Henna will give brunette and black hair a lovely reddish glow—the darker your hair the more chestnut is the effect. Lighter hair goes Titian. Henna does not do well on mousy hair, as the resulting tone is usually an unattractive orange. It should never be used over a tint, is no good on gray hair, and can be very drying to any hair, so it is better to avoid it if your hair is already dry. Many of the henna products now on the market claim to have henna of many colors: brown, black, blond, etc. They contain metallic chemicals, which coat the hair and are troublemakers if later you want to tint or wave it. Avoid them. The only color of henna you should use is red, which in its natural, powder form is a pale green.
Camomile, another herbal colorant, has a gentle lightening effect on hair and is wonderful for “sun-streaking” blond and light brown hair.

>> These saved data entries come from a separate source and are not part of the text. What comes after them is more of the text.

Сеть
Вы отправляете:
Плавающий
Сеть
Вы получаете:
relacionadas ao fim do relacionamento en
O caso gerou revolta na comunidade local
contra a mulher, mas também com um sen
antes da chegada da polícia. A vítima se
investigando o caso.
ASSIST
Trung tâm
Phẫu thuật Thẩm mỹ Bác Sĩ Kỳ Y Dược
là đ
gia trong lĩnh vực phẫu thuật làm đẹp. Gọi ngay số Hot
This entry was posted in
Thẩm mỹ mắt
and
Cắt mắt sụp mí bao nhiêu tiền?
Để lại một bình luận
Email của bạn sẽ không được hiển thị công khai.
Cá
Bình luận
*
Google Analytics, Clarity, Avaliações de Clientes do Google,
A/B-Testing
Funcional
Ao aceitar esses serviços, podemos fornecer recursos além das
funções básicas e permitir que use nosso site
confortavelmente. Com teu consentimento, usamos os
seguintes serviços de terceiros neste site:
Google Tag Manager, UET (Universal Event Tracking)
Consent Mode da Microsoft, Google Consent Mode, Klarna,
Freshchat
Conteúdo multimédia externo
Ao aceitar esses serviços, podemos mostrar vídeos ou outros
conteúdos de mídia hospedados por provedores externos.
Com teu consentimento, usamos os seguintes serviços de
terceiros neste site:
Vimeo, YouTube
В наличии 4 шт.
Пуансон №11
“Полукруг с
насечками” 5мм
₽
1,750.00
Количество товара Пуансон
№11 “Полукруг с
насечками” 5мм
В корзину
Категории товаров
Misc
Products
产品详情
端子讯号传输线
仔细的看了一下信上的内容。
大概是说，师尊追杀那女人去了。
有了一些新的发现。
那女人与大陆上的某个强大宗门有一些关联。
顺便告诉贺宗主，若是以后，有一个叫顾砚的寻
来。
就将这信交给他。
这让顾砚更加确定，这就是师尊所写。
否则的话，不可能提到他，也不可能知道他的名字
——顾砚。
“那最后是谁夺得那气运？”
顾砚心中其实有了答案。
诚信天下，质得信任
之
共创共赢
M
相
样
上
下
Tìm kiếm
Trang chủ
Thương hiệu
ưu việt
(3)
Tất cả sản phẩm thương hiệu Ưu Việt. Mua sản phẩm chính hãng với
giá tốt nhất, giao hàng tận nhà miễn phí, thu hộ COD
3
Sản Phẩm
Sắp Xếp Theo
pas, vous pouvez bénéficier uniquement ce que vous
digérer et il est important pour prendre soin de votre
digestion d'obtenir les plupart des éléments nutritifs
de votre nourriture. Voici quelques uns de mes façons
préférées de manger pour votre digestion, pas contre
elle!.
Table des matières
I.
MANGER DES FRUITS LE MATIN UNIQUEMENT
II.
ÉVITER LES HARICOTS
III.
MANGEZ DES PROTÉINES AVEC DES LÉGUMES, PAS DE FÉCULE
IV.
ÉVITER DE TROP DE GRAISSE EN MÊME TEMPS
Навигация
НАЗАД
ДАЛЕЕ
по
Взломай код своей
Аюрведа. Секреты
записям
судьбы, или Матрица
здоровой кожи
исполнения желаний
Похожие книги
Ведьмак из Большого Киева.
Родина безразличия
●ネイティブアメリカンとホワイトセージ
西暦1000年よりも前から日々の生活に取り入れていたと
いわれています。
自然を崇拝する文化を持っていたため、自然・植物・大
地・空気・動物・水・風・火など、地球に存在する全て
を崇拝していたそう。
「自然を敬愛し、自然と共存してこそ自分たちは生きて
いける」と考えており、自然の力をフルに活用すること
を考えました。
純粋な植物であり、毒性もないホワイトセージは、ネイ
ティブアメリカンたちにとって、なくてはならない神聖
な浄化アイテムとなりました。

But you must be patient, for it takes several applications and plenty of time to work. Its advantage over other bleaching methods is that, like the sun, it never brings a brassy or yellow tone to hair. Camomile-bleached hair looks exactly like natural hair with sun streaks. Even a professional colorist can’t tell the difference. It is not useful for brown hair or dark hair, but it will gently lighten red and works beautifully on all shades of natural blond. The herb also adds shine to the hair. There are two methods of using it: You can make a camomile rinse to use after each shampoo as the last rinse by taking 2 tablespoons of dried camomile flowers and tossing them into a pint of boiling water. Simmer for fifteen minutes, strain, cool, and use as a final rinse (you can make more at once and refrigerate it for up to ten days). You leave the rinse in your hair and towel it dry. The alternative way is faster in its effect. I devised it as a way of making use of the very delicate British sunlight to lighten hair. I do it about three times each summer to keep my naturally blond hair bright. Add one cup of dried camomile flowers to half a pint of boiling water for fifteen minutes. Cool. Simmer and strain. Add the juice of a fresh lemon to the infusion plus two tablespoons of a rich cream conditioner. Put it on dry hair, comb through, and then go and sit in the sun (with a sunscreen on your face, of course) until it dries. Finally, shampoo and condition as usual. You can use this method whenever you are going to be out in the sun for a few hours, and simply let the mixture dry on the hair. Your hair will be in beautiful condition by the time you shampoo it, at the end of the day.
Daniel has several other herbal tricks he often uses (in fact, he even mixes herbs with proprietary hair colorants for special effects, something no woman should ever do at home). For instance, he boils saffron root in water for thirty minutes and then dilutes his solution to whatever strength is required for use as a water rinse on blond hair. It gives a vibrant, canary-yellow tone. He uses an infusion of marigolds as a final rinse to give blond hair delicate yellow tones, and he relies on sage to darken graying hair by adding herbs to a pint of water (the amount of sage depends on the darkening effect required), boiling for fifteen minutes, straining, and using as a final rinse.
All herb treatments except perhaps henna are gentle and not intended for drastic changes in color.